**Task**: Output only how many lines below contain "phiên".

[Opening Provided information section]

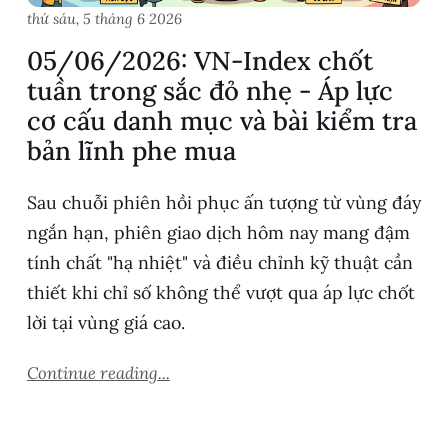
thứ sáu, 5 tháng 6 2026
05/06/2026: VN-Index chốt
tuần trong sắc đỏ nhẹ - Áp lực
cơ cấu danh mục và bài kiểm tra
bản lĩnh phe mua
Sau chuỗi phiên hồi phục ấn tượng từ vùng đáy
ngắn hạn, phiên giao dịch hôm nay mang đậm
tính chất "hạ nhiệt" và điều chỉnh kỹ thuật cần
thiết khi chỉ số không thể vượt qua áp lực chốt
lời tại vùng giá cao.
Continue reading...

[Closing Provided information section]

**Written response**: 2